There is not much you can expect from a film you’ve likely watched more than a hundred times, even if it is The Exorcist. At this point it is a security blanket. I just need to know it is there in the room with me as I sleep: breathing heavily, a plume of mist rising from its rancid sleeping mouth, the words “Watch Me” appearing on its skin like gooseflesh if I ever need advice on how I should spend my night.

Over the years it has become as much a part of my sleeping habit as keeping my bedroom windows wide open, a trick I also learned directly from its teachings. How else could I ever expect to entice a better spirit inside to take over from my own deeply bored and unsatisfied soul. Maybe make me the kind of person capable of resisting this films clutches. Allow me some time away if only to remember what life might be like without it. Or, at the very least, just let me learn how to love it again.

The movie had become a problem. By the time I decided to rid myself of it we hardly had anything to say to each other anymore. Encased in a block of cement, it now rests at the bottom of a haunted lake, where for years I did my best not to think of it, even as it waited expectantly down there for my return. I imagine it has grown bitter and lonely. Become just angry enough to send a desperate message up to the surface, bursting out from its bubbles one word at a time: “Suck...cocks...in...Hell”. I know the words are meant for me but only the bullfrogs are there to hear it. And they croak in complete indifference.

At least such was the case for many years until just this past Halloween. I can now state that I have officially returned to The Exorcist. I don’t know exactly how long it has been since the last time I had seen it, but it seems as if it has aged just about perfectly, marinating in all of its hatred of me beneath the watery tomb I condemned it to. Everything was exactly as it should be. I played it loud. It was rude to my girlfriend. It did everything I expected of it, short of rearranging the furniture.

In many ways, the movie was exactly as I left it. The details of the story had obviously not changed and so there was no need to wave my handkerchief in surrender as heads began to turn, and crucifixes were plunged, and mothers got crotched. I knew from experience these moments only existed safely on screen. But what I seemed unprepared for, after its long silence in my life, was the enormity of the films ungodly sound design. Layer after layer of squealing and buzzing and thumping. Some of this noise we can locate the source of in frame. But the rest we might find ourselves suspecting is actually being transmitted from some evil place offscreen directly into our living room.

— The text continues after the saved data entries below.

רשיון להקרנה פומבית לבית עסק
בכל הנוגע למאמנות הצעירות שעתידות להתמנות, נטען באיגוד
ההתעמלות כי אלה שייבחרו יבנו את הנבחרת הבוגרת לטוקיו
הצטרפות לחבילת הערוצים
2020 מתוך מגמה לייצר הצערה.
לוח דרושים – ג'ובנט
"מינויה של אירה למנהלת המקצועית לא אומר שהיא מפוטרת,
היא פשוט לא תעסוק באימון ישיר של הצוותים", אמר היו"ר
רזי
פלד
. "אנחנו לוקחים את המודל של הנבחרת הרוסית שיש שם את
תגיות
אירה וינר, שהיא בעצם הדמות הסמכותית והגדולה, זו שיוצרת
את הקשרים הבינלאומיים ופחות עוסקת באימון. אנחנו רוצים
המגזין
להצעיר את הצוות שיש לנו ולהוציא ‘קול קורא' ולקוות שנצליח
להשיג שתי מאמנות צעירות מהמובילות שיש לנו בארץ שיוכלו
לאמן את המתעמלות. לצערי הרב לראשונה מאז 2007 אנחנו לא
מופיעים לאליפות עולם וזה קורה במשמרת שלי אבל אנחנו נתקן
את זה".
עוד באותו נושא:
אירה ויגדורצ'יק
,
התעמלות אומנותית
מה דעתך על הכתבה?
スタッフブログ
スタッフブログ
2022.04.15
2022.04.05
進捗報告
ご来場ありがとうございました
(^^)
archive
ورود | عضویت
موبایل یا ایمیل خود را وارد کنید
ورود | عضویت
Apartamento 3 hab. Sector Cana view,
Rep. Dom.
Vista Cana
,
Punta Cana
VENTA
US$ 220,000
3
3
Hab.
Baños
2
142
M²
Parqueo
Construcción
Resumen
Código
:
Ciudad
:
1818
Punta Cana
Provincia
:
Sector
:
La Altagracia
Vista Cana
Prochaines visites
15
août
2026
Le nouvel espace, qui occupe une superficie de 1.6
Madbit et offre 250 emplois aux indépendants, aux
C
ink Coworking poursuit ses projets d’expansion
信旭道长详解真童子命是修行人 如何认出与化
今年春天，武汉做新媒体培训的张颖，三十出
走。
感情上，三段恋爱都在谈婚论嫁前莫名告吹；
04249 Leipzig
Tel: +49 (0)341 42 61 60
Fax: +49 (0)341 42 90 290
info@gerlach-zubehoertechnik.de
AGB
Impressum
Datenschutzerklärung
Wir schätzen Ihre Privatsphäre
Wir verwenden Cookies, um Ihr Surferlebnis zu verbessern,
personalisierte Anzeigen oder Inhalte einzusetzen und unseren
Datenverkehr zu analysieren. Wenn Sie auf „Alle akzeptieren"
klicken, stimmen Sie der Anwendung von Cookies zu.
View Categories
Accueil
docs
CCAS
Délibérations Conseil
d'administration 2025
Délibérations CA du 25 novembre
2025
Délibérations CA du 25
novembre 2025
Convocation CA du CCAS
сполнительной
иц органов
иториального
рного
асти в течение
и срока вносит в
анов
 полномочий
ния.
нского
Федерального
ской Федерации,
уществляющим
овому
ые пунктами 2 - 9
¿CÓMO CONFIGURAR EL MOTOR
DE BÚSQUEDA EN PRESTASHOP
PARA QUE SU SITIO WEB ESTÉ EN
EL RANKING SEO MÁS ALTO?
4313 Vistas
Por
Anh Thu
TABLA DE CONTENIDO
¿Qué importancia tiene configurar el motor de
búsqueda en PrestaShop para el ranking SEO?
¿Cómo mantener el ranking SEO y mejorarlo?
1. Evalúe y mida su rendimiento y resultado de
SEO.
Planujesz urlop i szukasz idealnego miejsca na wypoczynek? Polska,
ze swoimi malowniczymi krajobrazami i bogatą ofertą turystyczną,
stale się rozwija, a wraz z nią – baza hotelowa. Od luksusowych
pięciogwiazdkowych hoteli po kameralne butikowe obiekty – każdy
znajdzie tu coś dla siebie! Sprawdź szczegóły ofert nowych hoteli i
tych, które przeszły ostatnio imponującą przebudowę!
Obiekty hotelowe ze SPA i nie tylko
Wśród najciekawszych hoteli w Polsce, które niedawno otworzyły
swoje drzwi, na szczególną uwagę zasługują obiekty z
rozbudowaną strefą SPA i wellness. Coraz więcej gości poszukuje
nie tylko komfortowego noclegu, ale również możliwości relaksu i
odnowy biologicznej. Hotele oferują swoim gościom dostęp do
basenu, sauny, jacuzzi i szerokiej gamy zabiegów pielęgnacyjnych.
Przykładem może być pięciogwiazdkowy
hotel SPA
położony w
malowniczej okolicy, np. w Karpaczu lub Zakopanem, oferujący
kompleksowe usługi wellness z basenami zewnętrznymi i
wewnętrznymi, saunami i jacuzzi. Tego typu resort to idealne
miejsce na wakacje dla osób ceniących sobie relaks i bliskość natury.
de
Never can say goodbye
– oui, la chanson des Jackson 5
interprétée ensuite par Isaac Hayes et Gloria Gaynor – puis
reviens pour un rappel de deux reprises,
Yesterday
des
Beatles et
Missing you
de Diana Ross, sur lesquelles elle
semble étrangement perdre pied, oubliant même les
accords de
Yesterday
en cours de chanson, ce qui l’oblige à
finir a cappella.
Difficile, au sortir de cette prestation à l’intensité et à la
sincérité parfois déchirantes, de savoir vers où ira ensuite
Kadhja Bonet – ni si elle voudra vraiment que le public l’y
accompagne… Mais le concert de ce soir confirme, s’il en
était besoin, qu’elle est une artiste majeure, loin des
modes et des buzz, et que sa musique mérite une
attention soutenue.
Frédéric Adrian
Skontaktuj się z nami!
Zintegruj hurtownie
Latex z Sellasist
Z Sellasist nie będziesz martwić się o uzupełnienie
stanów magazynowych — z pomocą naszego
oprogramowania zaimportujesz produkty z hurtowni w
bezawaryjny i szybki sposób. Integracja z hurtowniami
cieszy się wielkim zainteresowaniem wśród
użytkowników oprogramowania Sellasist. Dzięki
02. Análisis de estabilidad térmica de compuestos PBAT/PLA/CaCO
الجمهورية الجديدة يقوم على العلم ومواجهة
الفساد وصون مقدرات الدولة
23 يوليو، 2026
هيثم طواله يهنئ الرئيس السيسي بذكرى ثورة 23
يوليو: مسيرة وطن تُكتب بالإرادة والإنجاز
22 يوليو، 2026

It is as we approach the climax, that the roar of the movie will hit like a sandblaster. It is shocking how furiously it pushes at the stitches that keep the films patina of realism from tearing open. It shakes the narrative to pieces until the whole thing shatters like glass. We are no longer simply a passive audience to the telling of a story but witnessing something escape from within it. Windows burst open, plaster cracks, straps are torn, skin is opened and vomit gallumphs all over the pillow. Portals are being opened. And as eyes roll into the back of the head, and levitation begins, the terrible silence that follows allows us to hear all sorts of noises in our walls, and behind our couch, and in the pulse of whoever we are watching it with.

The Exorcist is and always will be special. It comes closer to its audience than any other horror film of its generation. Or any that preceded or followed. This is its legacy. After it ends, it comes to live in your house with you. It’s in your room when you turn the lights off. It keeps you company when you drift off to sleep, whether you choose for it to be there or not. And, maybe if you’re friendly to it, keep it close, never let it out of sight, it can’t hurt you.

Unless, of course, it has a score to settle.